**GOAL**.
Copy out the data below word for word, leaving out the pictures.

[Labeled box data]
((
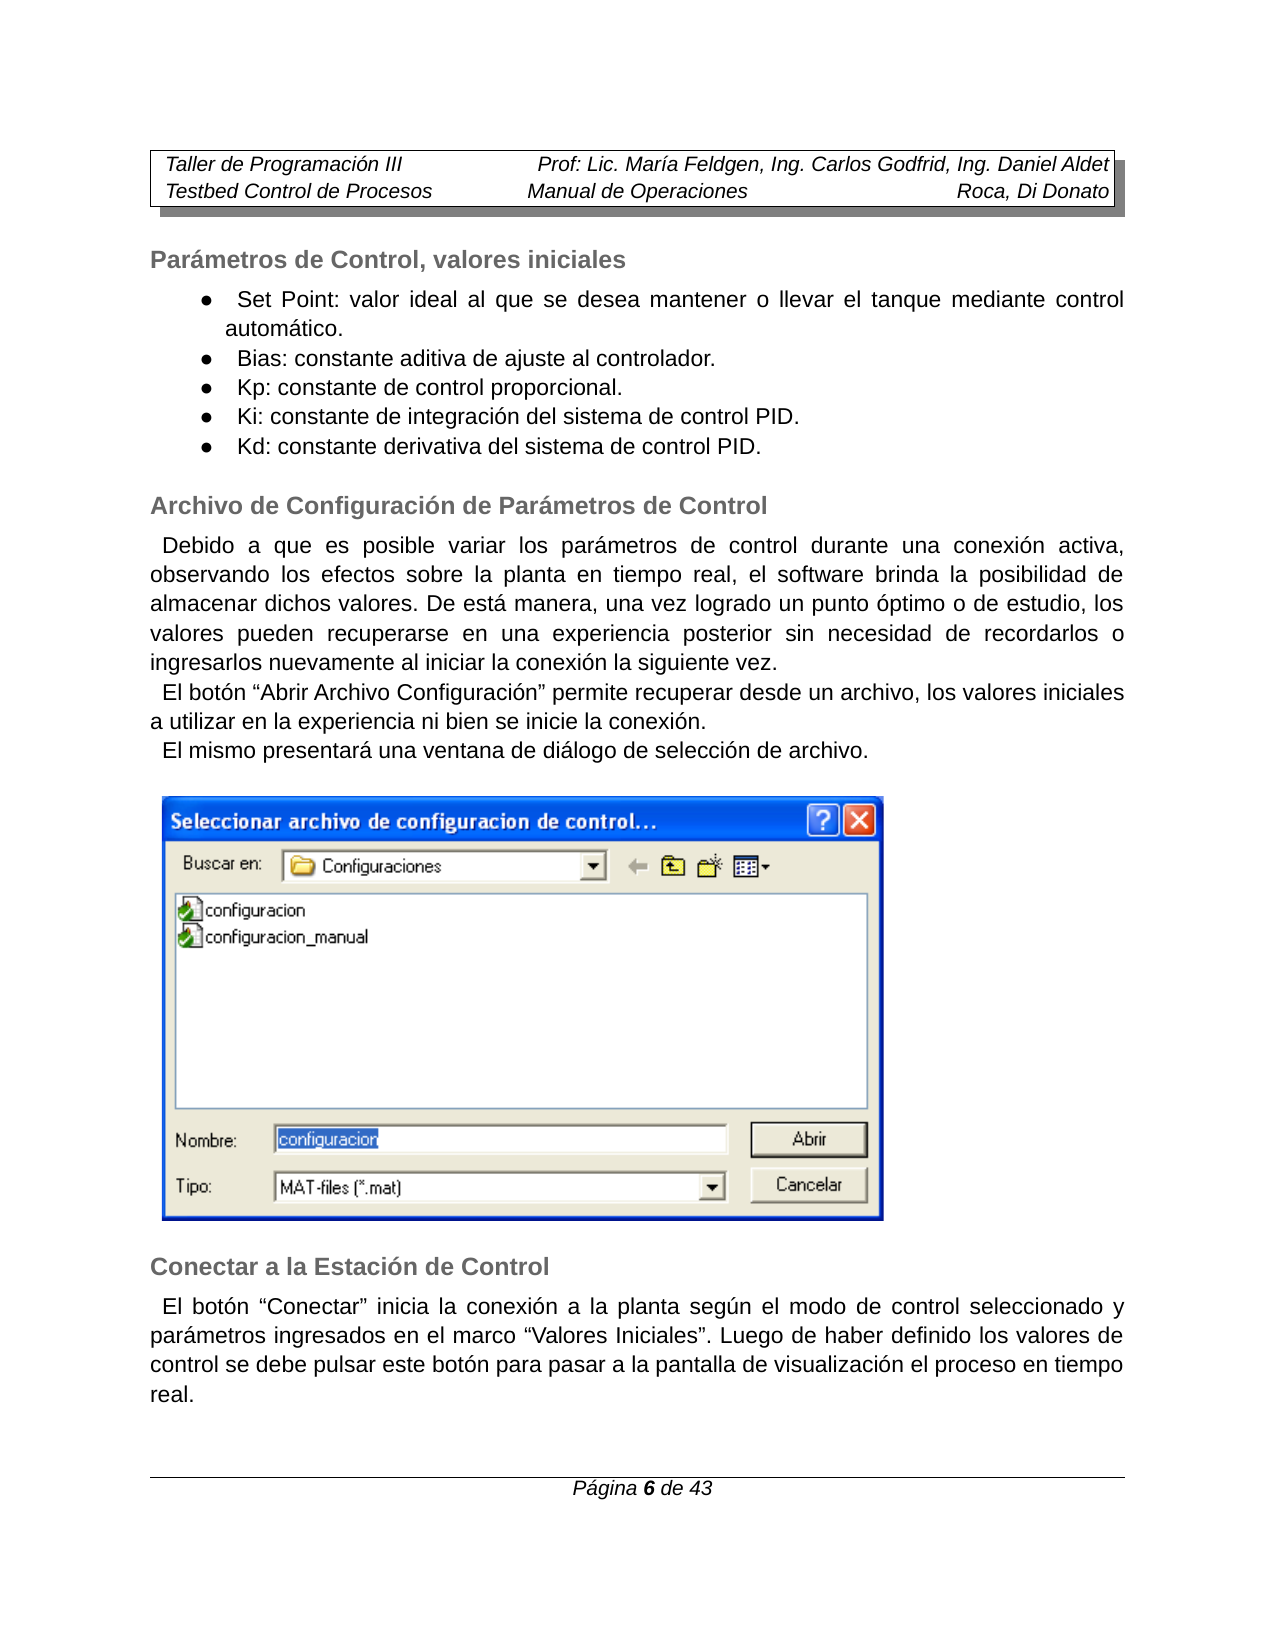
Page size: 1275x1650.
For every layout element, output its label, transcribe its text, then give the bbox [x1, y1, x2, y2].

list Bias: constante aditiva de ajuste al controlador. [187, 345, 1125, 371]
subtitle Archivo de Configuración de Parámetros de Control [150, 492, 1125, 520]
text El botón “Conectar” inicia la conexión a la planta según el modo de control seleccionado y parámetros ingresados en el marco “Valores Iniciales”. Luego de haber definido los valores de control se debe pulsar este botón para pasar a la pantalla de visualización el proceso en tiempo real. [150, 1293, 1125, 1407]
list Kd: constante derivativa del sistema de control PID. [187, 433, 1125, 459]
list Set Point: valor ideal al que se desea mantener o llevar el tanque mediante control automático. [187, 286, 1125, 341]
picture [161, 796, 884, 1221]
list Ki: constante de integración del sistema de control PID. [187, 404, 1125, 429]
text El botón “Abrir Archivo Configuración” permite recuperar desde un archivo, los valores iniciales a utilizar en la experiencia ni bien se inicie la conexión. [150, 679, 1125, 734]
text El mismo presentará una ventana de diálogo de selección de archivo. [150, 738, 1125, 763]
text Debido a que es posible variar los parámetros de control durante una conexión activa, observando los efectos sobre la planta en tiempo real, el software brinda la posibilidad de almacenar dichos valores. De está manera, una vez logrado un punto óptimo o de estudio, los valores pueden recuperarse en una experiencia posterior sin necesidad de recordarlos o ingresarlos nuevamente al iniciar la conexión la siguiente vez. [150, 532, 1125, 675]
list Kp: constante de control proporcional. [187, 374, 1125, 400]
subtitle Conectar a la Estación de Control [150, 1253, 1125, 1281]
subtitle Parámetros de Control, valores iniciales [150, 246, 1125, 274]
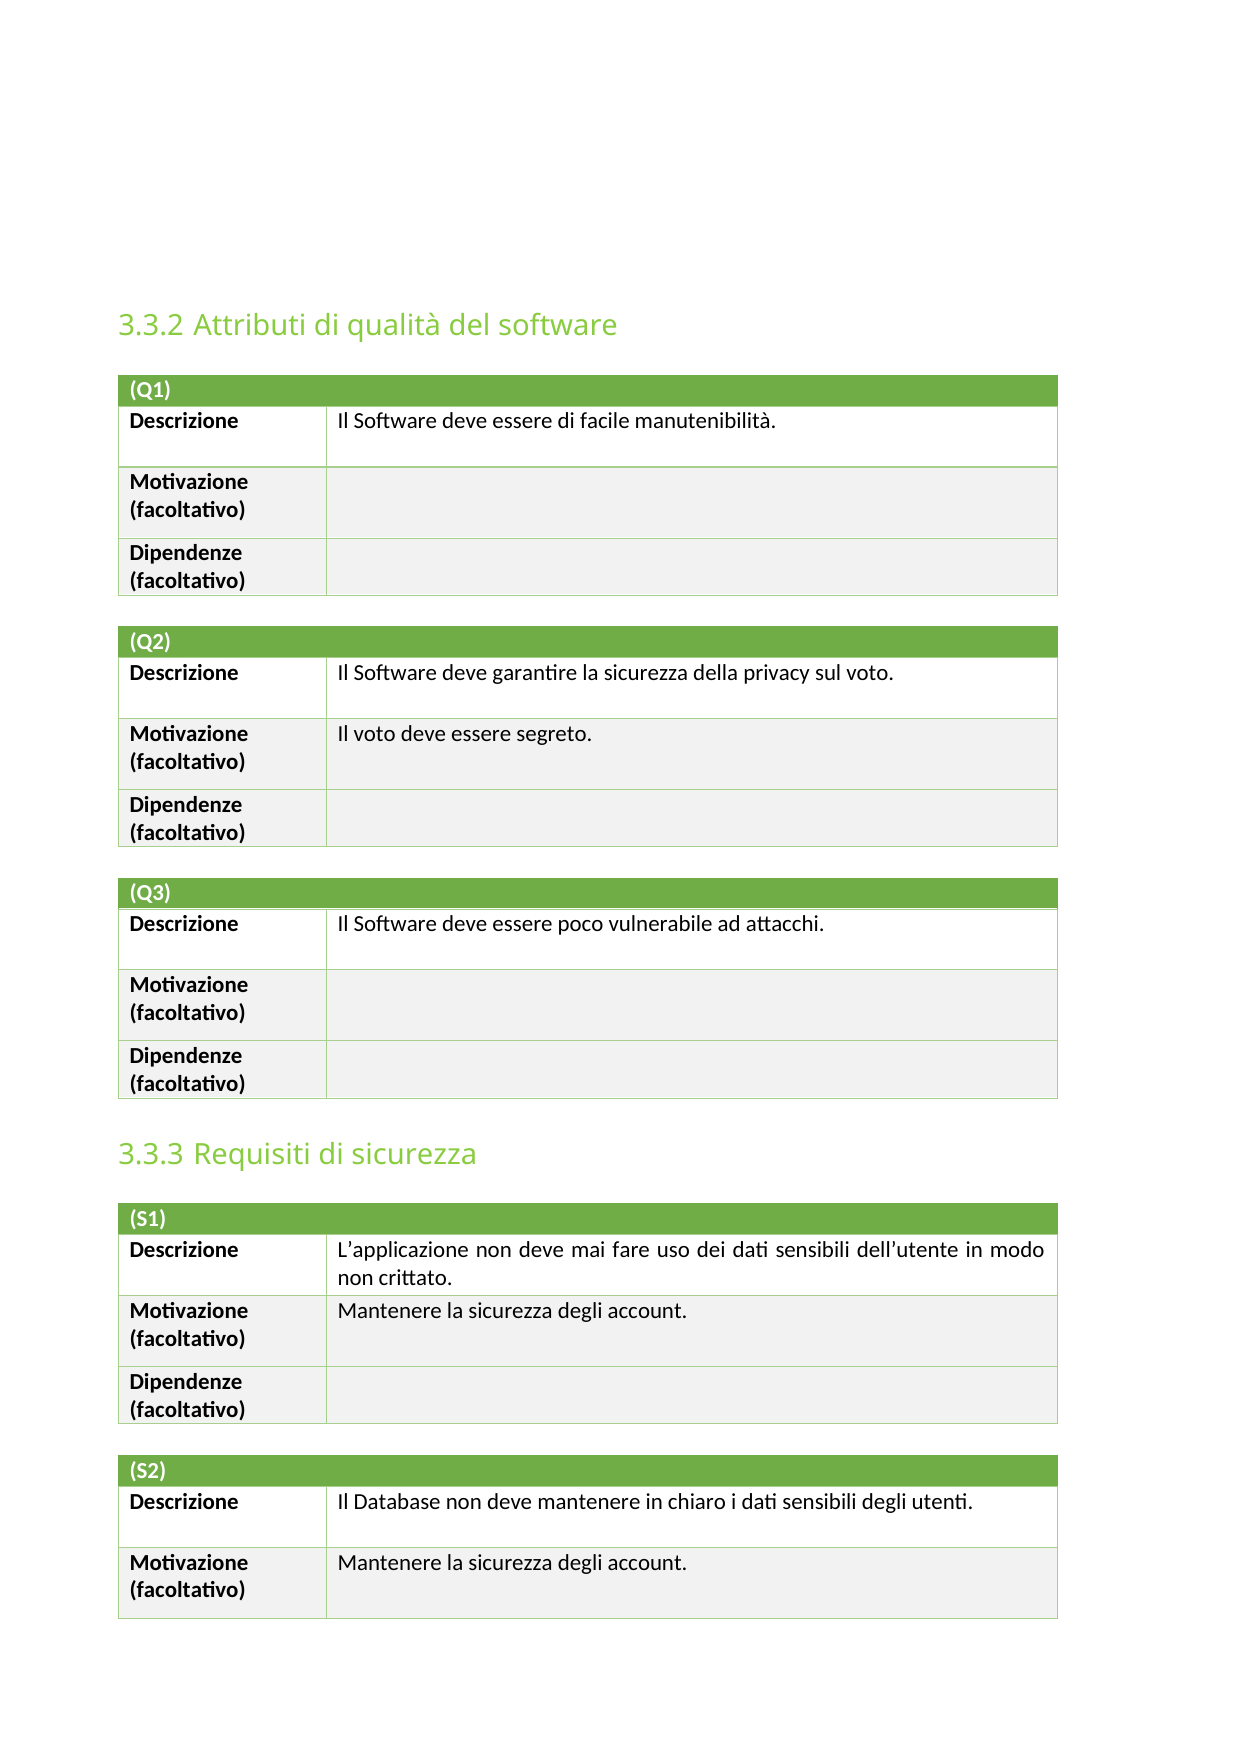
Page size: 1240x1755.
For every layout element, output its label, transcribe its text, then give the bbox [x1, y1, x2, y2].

table_header (Q3) [119, 879, 326, 908]
table_header [326, 627, 1057, 657]
table_header (Q2) [119, 627, 326, 657]
table_cell Mantenere la sicurezza degli account. [327, 1296, 1057, 1366]
subtitle Attributi di qualità del software [118, 304, 1121, 344]
table_header [326, 1456, 1057, 1486]
table_cell Il Software deve garantire la sicurezza della privacy sul voto. [327, 658, 1057, 718]
table_header [326, 1204, 1057, 1234]
table_cell Il Software deve essere di facile manutenibilità. [327, 407, 1057, 466]
table_cell [327, 468, 1057, 537]
table_cell [327, 1041, 1057, 1097]
table_cell Dipendenze (facoltativo) [119, 539, 326, 594]
table_cell Dipendenze (facoltativo) [119, 1367, 326, 1423]
table_cell Mantenere la sicurezza degli account. [327, 1548, 1057, 1618]
table_header [326, 879, 1057, 908]
table_cell Motivazione (facoltativo) [119, 970, 326, 1040]
table_header (S2) [119, 1456, 326, 1486]
table_header (Q1) [119, 376, 326, 406]
table_header [326, 376, 1057, 406]
table_cell L’applicazione non deve mai fare uso dei dati sensibili dell’utente in modo non crittato. [327, 1235, 1057, 1295]
table_cell Descrizione [119, 407, 326, 466]
table_cell [327, 539, 1057, 594]
table_header (S1) [119, 1204, 326, 1234]
table_cell [327, 970, 1057, 1040]
subtitle Requisiti di sicurezza [118, 1133, 1121, 1173]
table_cell Motivazione (facoltativo) [119, 1296, 326, 1366]
table_cell [327, 790, 1057, 846]
table_cell Motivazione (facoltativo) [119, 468, 326, 537]
table_cell Il Software deve essere poco vulnerabile ad attacchi. [327, 910, 1057, 969]
table_cell Motivazione (facoltativo) [119, 1548, 326, 1618]
table_cell Il Database non deve mantenere in chiaro i dati sensibili degli utenti. [327, 1487, 1057, 1547]
table_cell Dipendenze (facoltativo) [119, 1041, 326, 1097]
table_cell Il voto deve essere segreto. [327, 719, 1057, 789]
table_cell Motivazione (facoltativo) [119, 719, 326, 789]
table_cell [327, 1367, 1057, 1423]
table_cell Descrizione [119, 1235, 326, 1295]
table_cell Descrizione [119, 910, 326, 969]
table_cell Descrizione [119, 658, 326, 718]
table_cell Dipendenze (facoltativo) [119, 790, 326, 846]
table_cell Descrizione [119, 1487, 326, 1547]
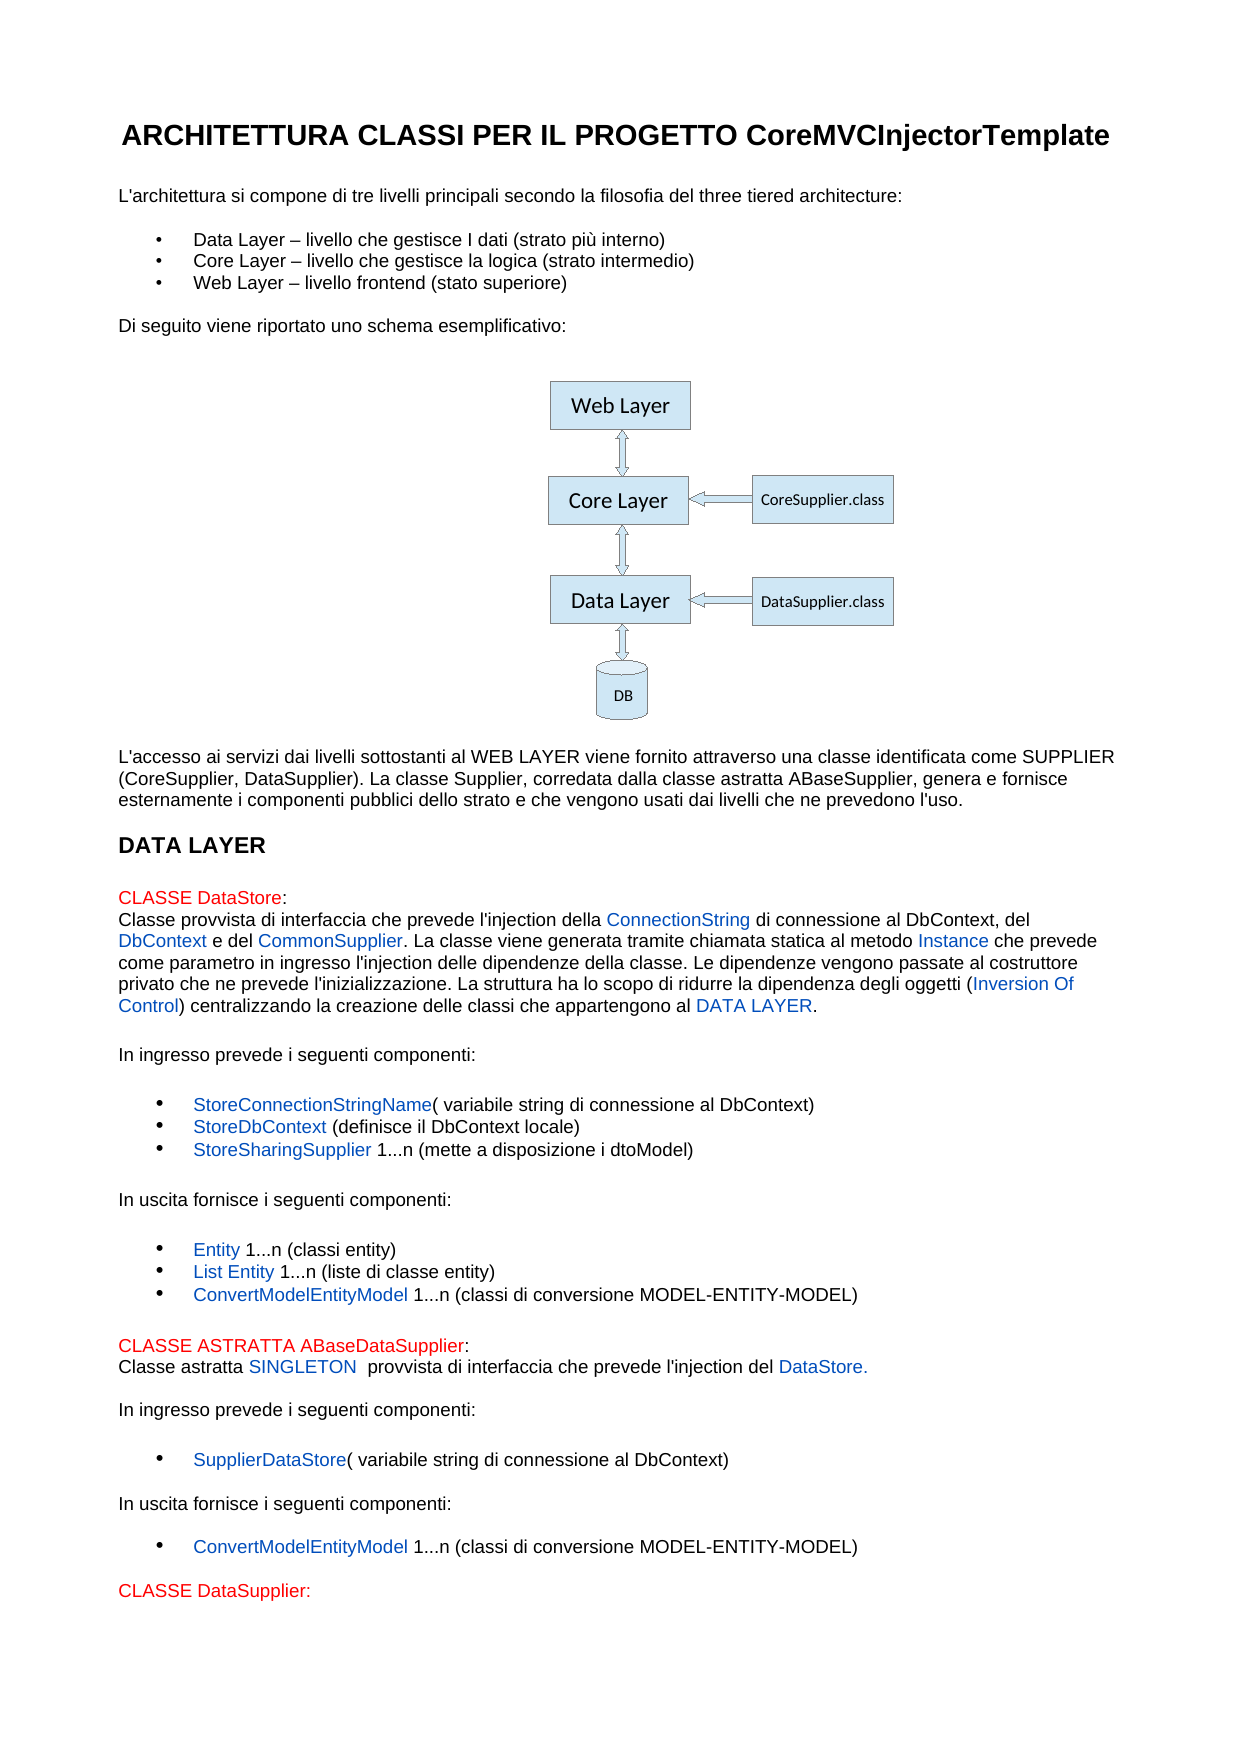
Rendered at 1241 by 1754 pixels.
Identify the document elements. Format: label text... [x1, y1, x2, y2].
))
**OUTPUT BELOW**.
Page size: 1275x1650.
For every layout element, output its label, transcribe its text, then give the bbox [x1, y1, x2, y2].

list Bias: constante aditiva de ajuste al controlador. [187, 345, 1125, 371]
subtitle Archivo de Configuración de Parámetros de Control [150, 492, 1125, 520]
text El botón “Conectar” inicia la conexión a la planta según el modo de control seleccionado y parámetros ingresados en el marco “Valores Iniciales”. Luego de haber definido los valores de control se debe pulsar este botón para pasar a la pantalla de visualización el proceso en tiempo real. [150, 1293, 1125, 1407]
list Kd: constante derivativa del sistema de control PID. [187, 433, 1125, 459]
list Set Point: valor ideal al que se desea mantener o llevar el tanque mediante control automático. [187, 286, 1125, 341]
picture [161, 796, 884, 1221]
list Ki: constante de integración del sistema de control PID. [187, 404, 1125, 429]
text El botón “Abrir Archivo Configuración” permite recuperar desde un archivo, los valores iniciales a utilizar en la experiencia ni bien se inicie la conexión. [150, 679, 1125, 734]
text El mismo presentará una ventana de diálogo de selección de archivo. [150, 738, 1125, 763]
text Debido a que es posible variar los parámetros de control durante una conexión activa, observando los efectos sobre la planta en tiempo real, el software brinda la posibilidad de almacenar dichos valores. De está manera, una vez logrado un punto óptimo o de estudio, los valores pueden recuperarse en una experiencia posterior sin necesidad de recordarlos o ingresarlos nuevamente al iniciar la conexión la siguiente vez. [150, 532, 1125, 675]
list Kp: constante de control proporcional. [187, 374, 1125, 400]
subtitle Conectar a la Estación de Control [150, 1253, 1125, 1281]
subtitle Parámetros de Control, valores iniciales [150, 246, 1125, 274]
Page size: 1240x1755.
For every layout element, output its label, transcribe its text, then give the bbox [x1, y1, x2, y2].

table_header (Q3) [119, 879, 326, 908]
table_header [326, 627, 1057, 657]
table_header (Q2) [119, 627, 326, 657]
table_cell Mantenere la sicurezza degli account. [327, 1296, 1057, 1366]
subtitle Attributi di qualità del software [118, 304, 1121, 344]
table_header [326, 1456, 1057, 1486]
table_cell Il Software deve garantire la sicurezza della privacy sul voto. [327, 658, 1057, 718]
table_header [326, 1204, 1057, 1234]
table_cell Il Software deve essere di facile manutenibilità. [327, 407, 1057, 466]
table_cell [327, 468, 1057, 537]
table_cell [327, 1041, 1057, 1097]
table_cell Dipendenze (facoltativo) [119, 539, 326, 594]
table_cell Dipendenze (facoltativo) [119, 1367, 326, 1423]
table_cell Mantenere la sicurezza degli account. [327, 1548, 1057, 1618]
table_header [326, 879, 1057, 908]
table_cell Motivazione (facoltativo) [119, 970, 326, 1040]
table_header (S2) [119, 1456, 326, 1486]
table_header (Q1) [119, 376, 326, 406]
table_header [326, 376, 1057, 406]
table_cell L’applicazione non deve mai fare uso dei dati sensibili dell’utente in modo non crittato. [327, 1235, 1057, 1295]
table_cell Descrizione [119, 407, 326, 466]
table_cell [327, 539, 1057, 594]
table_header (S1) [119, 1204, 326, 1234]
table_cell [327, 970, 1057, 1040]
subtitle Requisiti di sicurezza [118, 1133, 1121, 1173]
table_cell Motivazione (facoltativo) [119, 1296, 326, 1366]
table_cell [327, 790, 1057, 846]
table_cell Motivazione (facoltativo) [119, 468, 326, 537]
table_cell Il Software deve essere poco vulnerabile ad attacchi. [327, 910, 1057, 969]
table_cell Motivazione (facoltativo) [119, 1548, 326, 1618]
table_cell Il Database non deve mantenere in chiaro i dati sensibili degli utenti. [327, 1487, 1057, 1547]
table_cell Dipendenze (facoltativo) [119, 1041, 326, 1097]
table_cell Il voto deve essere segreto. [327, 719, 1057, 789]
table_cell Motivazione (facoltativo) [119, 719, 326, 789]
table_cell [327, 1367, 1057, 1423]
table_cell Descrizione [119, 1235, 326, 1295]
table_cell Descrizione [119, 910, 326, 969]
table_cell Descrizione [119, 658, 326, 718]
table_cell Dipendenze (facoltativo) [119, 790, 326, 846]
table_cell Descrizione [119, 1487, 326, 1547]
Rendered at 1241 by 1754 pixels.
Identify the document elements. Format: label text... [x1, y1, x2, y2].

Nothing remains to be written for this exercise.